Whenever I raise the possibility of all-electronic transactions, the response typically is, “but that would increase the risk of fraud!” It’s true that all-electronic transactions are susceptible to fraud, but so is every other transaction, especially those on paper. Consider what happens when a document is recorded at the registry of deeds in the traditional manner. A person no one knows comes to the office with a piece of paper that purports to be legitimately signed and acknowledged, pays the recording fee in cash, waits for the document to be recorded, and then leaves with the original. Who prepared that document? Who signed it? Who acknowledged it? Who recorded it? We don’t know the answer to any of those questions. Neither are we bothered by the opportunity for fraud at every stage of that transaction.

The main reason for our nonchalance is that paper-based recording has been around for several centuries. Our familiarity with the process allows us to put the risk of fraud in the proper perspective. But all-electronic transactions are novel and unfamiliar to us, so it is natural for us to magnify the opportunity of fraud. Ironically, the technology needed for all-electronic transactions provides an audit trail that is unavailable with paper transaction, thereby making one who uses the technology to commit fraud easier to apprehend.

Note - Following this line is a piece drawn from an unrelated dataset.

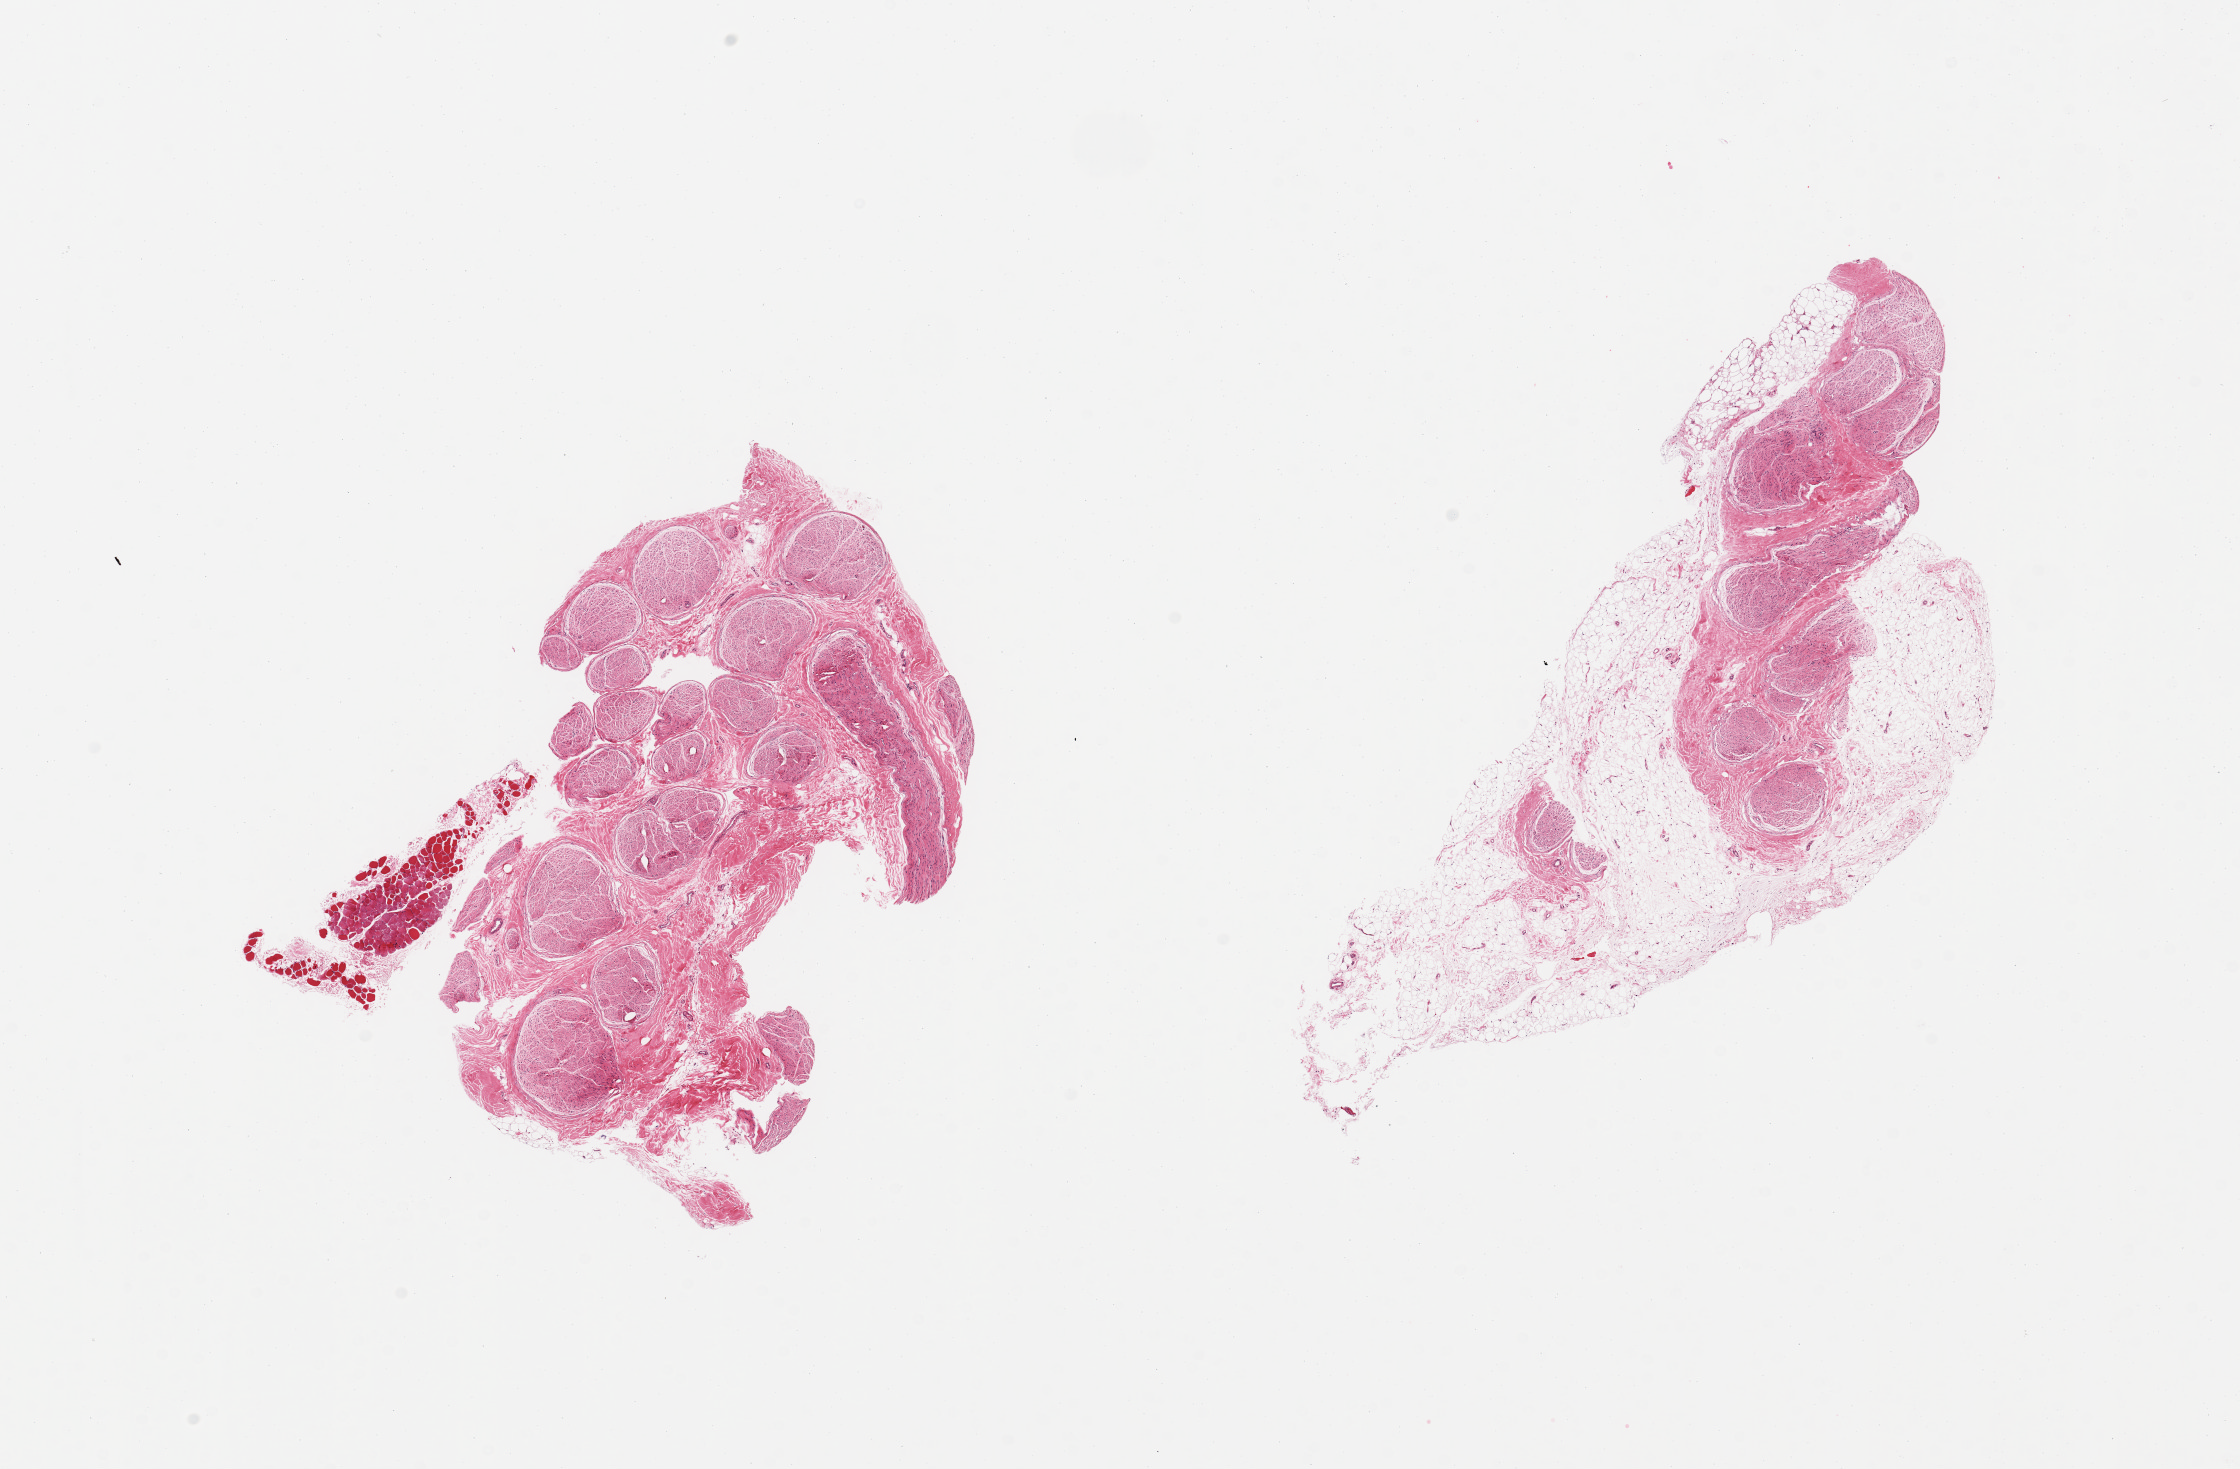
Whole-slide image, haematoxylin and eosin stain — shown as a low-resolution overview of the whole scanned area (about 17.7 x 11.6 mm, from a 20x scan); PAXgene-fixed paraffin-embedded (PFPE) section; target tissue: tibial nerve; donor tissue sample. Donor sex: male.
Reviewer comment on this tissue sample: 2 pieces: 1 with 2.3x0.6mm adherent skeletal muscle; other has 60% external fat content.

Another cause for confusion in adopting all-electronic transactions comes from complex procedures adopted in other states. Virginia, for instance, allows a notary public to take an acknowledgement by video. This permits a document to be acknowledged even though the person signing it and the notary acknowledging it are not in each other’s presence. While this has some real benefits – a service member deployed overseas, for instance, could easily execute a legal document – it is more than is required to perform an all-electronic transaction.

Nearly four hundred years ago, the colonial government of Massachusetts created the requirement that a document that conveys an interest in real estate must be acknowledged to be recorded. The purpose of this rule was to curtail fraud, either in the guise of a forged signature or of an actual signature that was later denied by its maker. That requirement and the reasons for it continue today. However, there is nothing to prevent the tools that are used to perform that task to change with advances in technology.